Can you reproduce the text lines of each entry below word for word, leaving out the pictures?
─── Data for the task ───
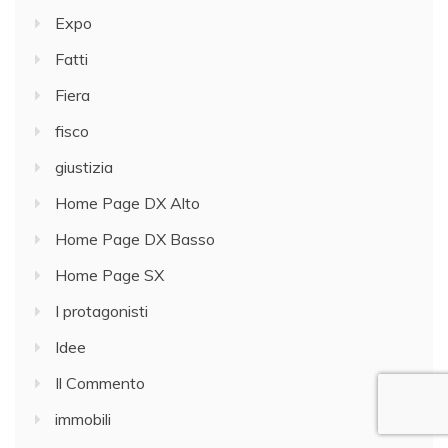
Expo
Fatti
Fiera
fisco
giustizia
Home Page DX Alto
Home Page DX Basso
Home Page SX
I protagonisti
Idee
Il Commento
immobili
───
The completed task →
Expo
Fatti
Fiera
fisco
giustizia
Home Page DX Alto
Home Page DX Basso
Home Page SX
I protagonisti
Idee
Il Commento
immobili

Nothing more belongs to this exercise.